**What the task asks:** Repeat every entry exactly. Pictures stay out.

[Saved entries]
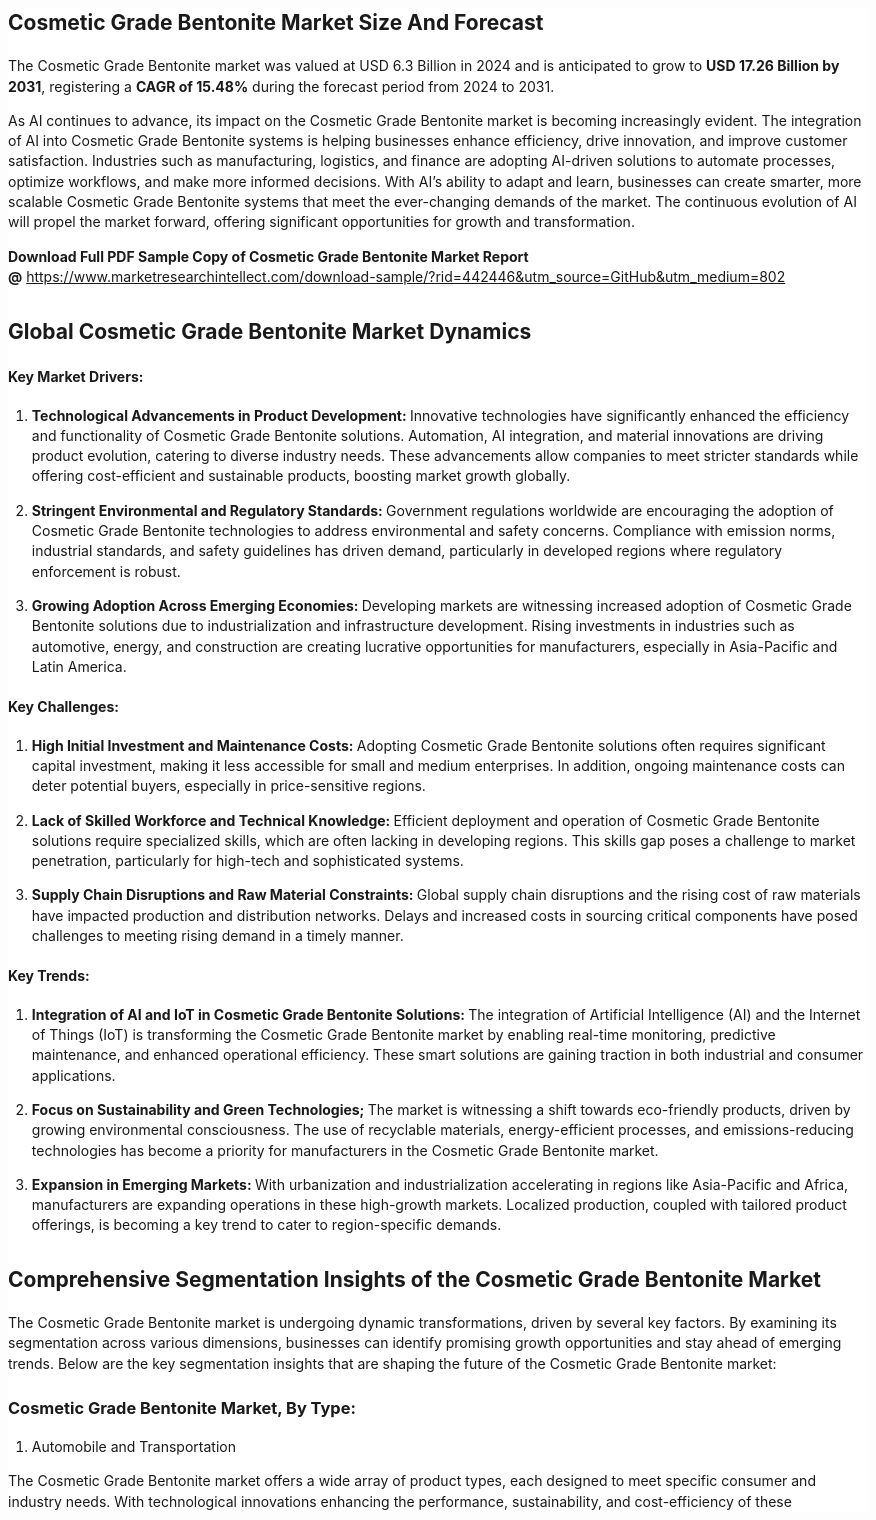 <h2>Cosmetic Grade Bentonite Market Size And Forecast</h2><p>The Cosmetic Grade Bentonite market was valued at USD 6.3 Billion in 2024 and is anticipated to grow to <strong>USD 17.26 Billion by 2031</strong>, registering a <strong>CAGR of 15.48%</strong> during the forecast period from 2024 to 2031.</p><p>As AI continues to advance, its impact on the Cosmetic Grade Bentonite market is becoming increasingly evident. The integration of AI into Cosmetic Grade Bentonite systems is helping businesses enhance efficiency, drive innovation, and improve customer satisfaction. Industries such as manufacturing, logistics, and finance are adopting AI-driven solutions to automate processes, optimize workflows, and make more informed decisions. With AI’s ability to adapt and learn, businesses can create smarter, more scalable Cosmetic Grade Bentonite systems that meet the ever-changing demands of the market. The continuous evolution of AI will propel the market forward, offering significant opportunities for growth and transformation.</p><p><strong>Download Full PDF Sample Copy of Cosmetic Grade Bentonite Market Report @</strong>&nbsp;<a href="https://www.marketresearchintellect.com/download-sample/?rid=442446&amp;utm_source=GitHub&amp;utm_medium=802">https://www.marketresearchintellect.com/download-sample/?rid=442446&amp;utm_source=GitHub&amp;utm_medium=802</a></p><h2>Global Cosmetic Grade Bentonite Market Dynamics</h2><h4><strong>Key Market Drivers:</strong></h4><ol><li><p><strong>Technological Advancements in Product Development:&nbsp;</strong>Innovative technologies have significantly enhanced the efficiency and functionality of Cosmetic Grade Bentonite solutions. Automation, AI integration, and material innovations are driving product evolution, catering to diverse industry needs. These advancements allow companies to meet stricter standards while offering cost-efficient and sustainable products, boosting market growth globally.</p></li><li><p><strong>Stringent Environmental and Regulatory Standards:&nbsp;</strong>Government regulations worldwide are encouraging the adoption of Cosmetic Grade Bentonite technologies to address environmental and safety concerns. Compliance with emission norms, industrial standards, and safety guidelines has driven demand, particularly in developed regions where regulatory enforcement is robust.</p></li><li><p><strong>Growing Adoption Across Emerging Economies:&nbsp;</strong>Developing markets are witnessing increased adoption of Cosmetic Grade Bentonite solutions due to industrialization and infrastructure development. Rising investments in industries such as automotive, energy, and construction are creating lucrative opportunities for manufacturers, especially in Asia-Pacific and Latin America.</p></li></ol><h4><strong>Key Challenges:</strong></h4><ol><li><p><strong>High Initial Investment and Maintenance Costs:&nbsp;</strong>Adopting Cosmetic Grade Bentonite solutions often requires significant capital investment, making it less accessible for small and medium enterprises. In addition, ongoing maintenance costs can deter potential buyers, especially in price-sensitive regions.</p></li><li><p><strong>Lack of Skilled Workforce and Technical Knowledge:&nbsp;</strong>Efficient deployment and operation of Cosmetic Grade Bentonite solutions require specialized skills, which are often lacking in developing regions. This skills gap poses a challenge to market penetration, particularly for high-tech and sophisticated systems.</p></li><li><p><strong>Supply Chain Disruptions and Raw Material Constraints:&nbsp;</strong>Global supply chain disruptions and the rising cost of raw materials have impacted production and distribution networks. Delays and increased costs in sourcing critical components have posed challenges to meeting rising demand in a timely manner.</p></li></ol><h4><strong>Key Trends:</strong></h4><ol><li><p><strong>Integration of AI and IoT in Cosmetic Grade Bentonite Solutions:&nbsp;</strong>The integration of Artificial Intelligence (AI) and the Internet of Things (IoT) is transforming the Cosmetic Grade Bentonite market by enabling real-time monitoring, predictive maintenance, and enhanced operational efficiency. These smart solutions are gaining traction in both industrial and consumer applications.</p></li><li><p><strong>Focus on Sustainability and Green Technologies;&nbsp;</strong>The market is witnessing a shift towards eco-friendly products, driven by growing environmental consciousness. The use of recyclable materials, energy-efficient processes, and emissions-reducing technologies has become a priority for manufacturers in the Cosmetic Grade Bentonite market.</p></li><li><p><strong>Expansion in Emerging Markets:&nbsp;</strong>With urbanization and industrialization accelerating in regions like Asia-Pacific and Africa, manufacturers are expanding operations in these high-growth markets. Localized production, coupled with tailored product offerings, is becoming a key trend to cater to region-specific demands.</p></li></ol><div class="article-main__content" data-test-id="publishing-text-block"><h2>Comprehensive Segmentation Insights of the Cosmetic Grade Bentonite Market</h2><p>The Cosmetic Grade Bentonite market is undergoing dynamic transformations, driven by several key factors. By examining its segmentation across various dimensions, businesses can identify promising growth opportunities and stay ahead of emerging trends. Below are the key segmentation insights that are shaping the future of the Cosmetic Grade Bentonite market:</p><h3><strong>Cosmetic Grade Bentonite Market, By Type:<br /></strong></h3><ol><li>Automobile and Transportation</li></ol><p>The Cosmetic Grade Bentonite market offers a wide array of product types, each designed to meet specific consumer and industry needs. With technological innovations enhancing the performance, sustainability, and cost-efficiency of these
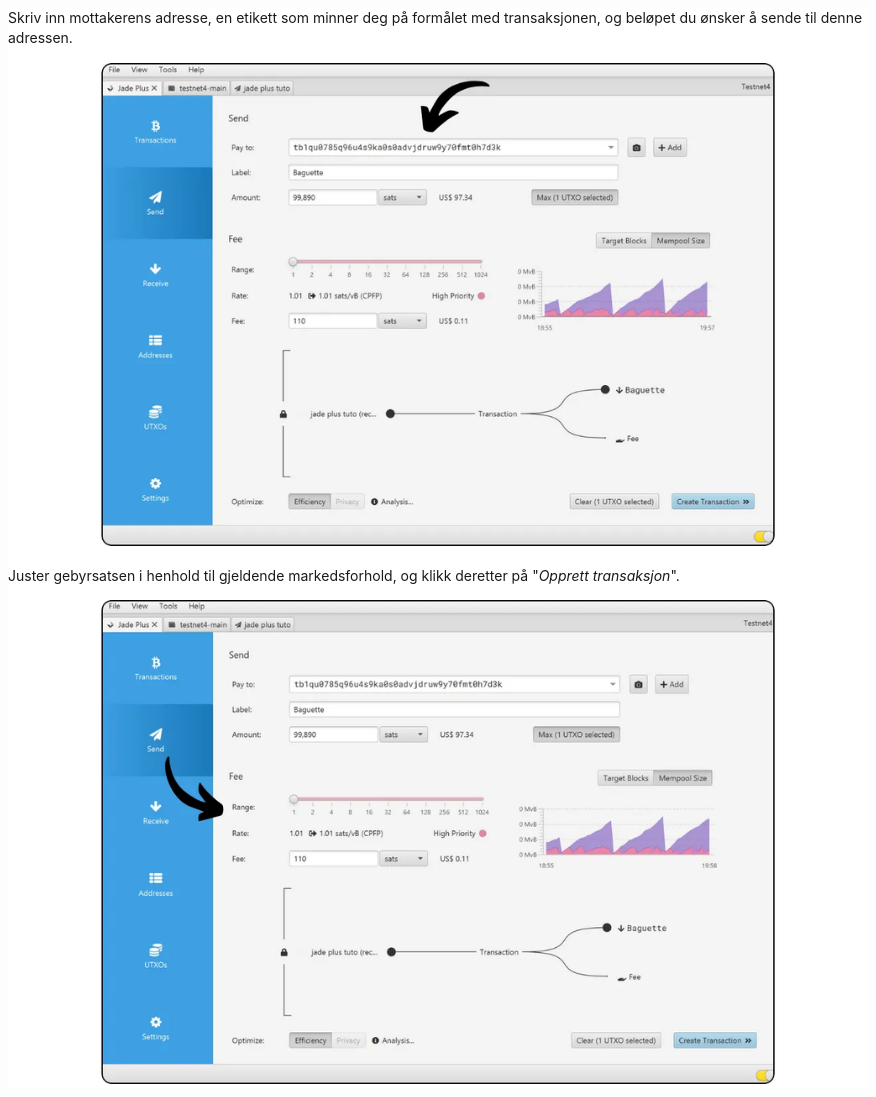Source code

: Skriv inn mottakerens adresse, en etikett som minner deg på formålet med transaksjonen, og beløpet du ønsker å sende til denne adressen.

![Image](assets/fr/68.webp)

Juster gebyrsatsen i henhold til gjeldende markedsforhold, og klikk deretter på "*Opprett transaksjon*".

![Image](assets/fr/69.webp)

**Expected answer:**
 <h2>Cosmetic Grade Bentonite Market Size And Forecast</h2><p>The Cosmetic Grade Bentonite market was valued at USD 6.3 Billion in 2024 and is anticipated to grow to <strong>USD 17.26 Billion by 2031</strong>, registering a <strong>CAGR of 15.48%</strong> during the forecast period from 2024 to 2031.</p><p>As AI continues to advance, its impact on the Cosmetic Grade Bentonite market is becoming increasingly evident. The integration of AI into Cosmetic Grade Bentonite systems is helping businesses enhance efficiency, drive innovation, and improve customer satisfaction. Industries such as manufacturing, logistics, and finance are adopting AI-driven solutions to automate processes, optimize workflows, and make more informed decisions. With AI’s ability to adapt and learn, businesses can create smarter, more scalable Cosmetic Grade Bentonite systems that meet the ever-changing demands of the market. The continuous evolution of AI will propel the market forward, offering significant opportunities for growth and transformation.</p><p><strong>Download Full PDF Sample Copy of Cosmetic Grade Bentonite Market Report @</strong>&nbsp;<a href="https://www.marketresearchintellect.com/download-sample/?rid=442446&amp;utm_source=GitHub&amp;utm_medium=802">https://www.marketresearchintellect.com/download-sample/?rid=442446&amp;utm_source=GitHub&amp;utm_medium=802</a></p><h2>Global Cosmetic Grade Bentonite Market Dynamics</h2><h4><strong>Key Market Drivers:</strong></h4><ol><li><p><strong>Technological Advancements in Product Development:&nbsp;</strong>Innovative technologies have significantly enhanced the efficiency and functionality of Cosmetic Grade Bentonite solutions. Automation, AI integration, and material innovations are driving product evolution, catering to diverse industry needs. These advancements allow companies to meet stricter standards while offering cost-efficient and sustainable products, boosting market growth globally.</p></li><li><p><strong>Stringent Environmental and Regulatory Standards:&nbsp;</strong>Government regulations worldwide are encouraging the adoption of Cosmetic Grade Bentonite technologies to address environmental and safety concerns. Compliance with emission norms, industrial standards, and safety guidelines has driven demand, particularly in developed regions where regulatory enforcement is robust.</p></li><li><p><strong>Growing Adoption Across Emerging Economies:&nbsp;</strong>Developing markets are witnessing increased adoption of Cosmetic Grade Bentonite solutions due to industrialization and infrastructure development. Rising investments in industries such as automotive, energy, and construction are creating lucrative opportunities for manufacturers, especially in Asia-Pacific and Latin America.</p></li></ol><h4><strong>Key Challenges:</strong></h4><ol><li><p><strong>High Initial Investment and Maintenance Costs:&nbsp;</strong>Adopting Cosmetic Grade Bentonite solutions often requires significant capital investment, making it less accessible for small and medium enterprises. In addition, ongoing maintenance costs can deter potential buyers, especially in price-sensitive regions.</p></li><li><p><strong>Lack of Skilled Workforce and Technical Knowledge:&nbsp;</strong>Efficient deployment and operation of Cosmetic Grade Bentonite solutions require specialized skills, which are often lacking in developing regions. This skills gap poses a challenge to market penetration, particularly for high-tech and sophisticated systems.</p></li><li><p><strong>Supply Chain Disruptions and Raw Material Constraints:&nbsp;</strong>Global supply chain disruptions and the rising cost of raw materials have impacted production and distribution networks. Delays and increased costs in sourcing critical components have posed challenges to meeting rising demand in a timely manner.</p></li></ol><h4><strong>Key Trends:</strong></h4><ol><li><p><strong>Integration of AI and IoT in Cosmetic Grade Bentonite Solutions:&nbsp;</strong>The integration of Artificial Intelligence (AI) and the Internet of Things (IoT) is transforming the Cosmetic Grade Bentonite market by enabling real-time monitoring, predictive maintenance, and enhanced operational efficiency. These smart solutions are gaining traction in both industrial and consumer applications.</p></li><li><p><strong>Focus on Sustainability and Green Technologies;&nbsp;</strong>The market is witnessing a shift towards eco-friendly products, driven by growing environmental consciousness. The use of recyclable materials, energy-efficient processes, and emissions-reducing technologies has become a priority for manufacturers in the Cosmetic Grade Bentonite market.</p></li><li><p><strong>Expansion in Emerging Markets:&nbsp;</strong>With urbanization and industrialization accelerating in regions like Asia-Pacific and Africa, manufacturers are expanding operations in these high-growth markets. Localized production, coupled with tailored product offerings, is becoming a key trend to cater to region-specific demands.</p></li></ol><div class="article-main__content" data-test-id="publishing-text-block"><h2>Comprehensive Segmentation Insights of the Cosmetic Grade Bentonite Market</h2><p>The Cosmetic Grade Bentonite market is undergoing dynamic transformations, driven by several key factors. By examining its segmentation across various dimensions, businesses can identify promising growth opportunities and stay ahead of emerging trends. Below are the key segmentation insights that are shaping the future of the Cosmetic Grade Bentonite market:</p><h3><strong>Cosmetic Grade Bentonite Market, By Type:<br /></strong></h3><ol><li>Automobile and Transportation</li></ol><p>The Cosmetic Grade Bentonite market offers a wide array of product types, each designed to meet specific consumer and industry needs. With technological innovations enhancing the performance, sustainability, and cost-efficiency of these
Source code

: Skriv inn mottakerens adresse, en etikett som minner deg på formålet med transaksjonen, og beløpet du ønsker å sende til denne adressen.

![Image](assets/fr/68.webp)

Juster gebyrsatsen i henhold til gjeldende markedsforhold, og klikk deretter på "*Opprett transaksjon*".

![Image](assets/fr/69.webp)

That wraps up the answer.